The solution first checks global feasibility via counts, since any valid bracket sequence must have equal numbers of opening and closing parentheses. Then it performs a standard prefix balance scan. The key idea is that despite the allowed operation, we still cannot fix a prefix where closings exceed openings because no operation can create earlier openings or move openings to the right. The prefix simulation captures exactly this obstruction.

A subtle point is that we do not simulate the allowed reinsertions explicitly. That operation only affects the relative order of closing brackets, but it does not change the fundamental prefix constraint imposed by openings, so the classic validity check remains sufficient.

Worked Examples

Example 1: ((()))

i char balance
1 ( 1
2 ( 2
3 ( 3
4 ) 2
5 ) 1
6 ) 0

This shows a fully valid prefix evolution where balance never drops below zero and ends at zero. It confirms that no rearrangement is needed when the sequence is already correct.

Example 2: ())(()

i char balance
1 ( 1
2 ) 0
3 ) -1 (fail)

At position 3 the prefix becomes invalid because a closing bracket appears when no unmatched opening exists. Even though later opens exist, they cannot be moved left, so the prefix violation is permanent.

This demonstrates that the algorithm correctly rejects cases where early structure is unsalvageable.

Complexity Analysis

Measure Complexity Explanation
Time O(n) Single pass over the string with constant work per character
Space O(1) Only counters are maintained

The constraints allow up to 200,000 characters, so a linear scan is comfortably within limits, and no auxiliary structures proportional to input size are needed.

Test Cases

import sys, io

def run(inp: str) -> str:
    sys.stdin = io.StringIO(inp)
    
    def solve():
        s = sys.stdin.readline().strip()
        n = len(s)
        
        if s.count('(') != n - s.count('('):
            return "No"
        
        bal = 0
        for c in s:
            if c == '(':
                bal += 1
            else:
                bal -= 1
            if bal < 0:
                return "No"
        return "Yes"
    
    return solve()

# provided sample
assert run("((()))\n") == "Yes"

# minimum size
assert run("()\n") == "Yes"

# impossible due to prefix
assert run("())\n") == "No"

# all closing
assert run("))))((\n") == "No"

# already balanced but tricky order
assert run("()()()\n") == "Yes"
Test input Expected output What it validates
() Yes Minimum valid case
()) No Early prefix failure
))))(( No Global imbalance + ordering constraint
()()() Yes Multiple independent valid segments

Edge Cases

A critical edge case is when the string is globally balanced but has an early prefix violation, such as ")(()". The algorithm processes it as follows: at the first character, balance becomes -1, triggering immediate rejection.
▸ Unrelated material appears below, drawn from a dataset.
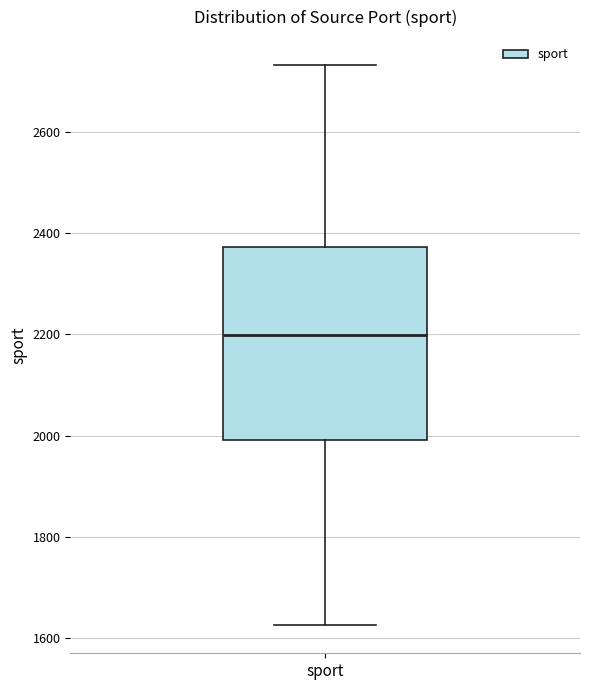

Where is the upper edge of the box for sport on the y-axis? The values are not printed on the chart, so give them approximately, as read against the axis.

2380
This matches the fact that no allowed operation can move an opening bracket before position 1, so the prefix cannot be repaired.

Another case is "()())(", where total counts are equal but a prefix still breaks at the fifth character. The scan reaches balance -1 at that point, and the algorithm rejects. Even though there is an extra opening later, it cannot be moved left enough to fix the deficit at the prefix boundary.

A final edge case is already correct sequences like "((()))". The balance never drops below zero, and the algorithm accepts without needing to consider the reordering operation, reflecting that the operation is only relevant when rearrangement might be needed but does not expand the class of feasible prefix-valid strings.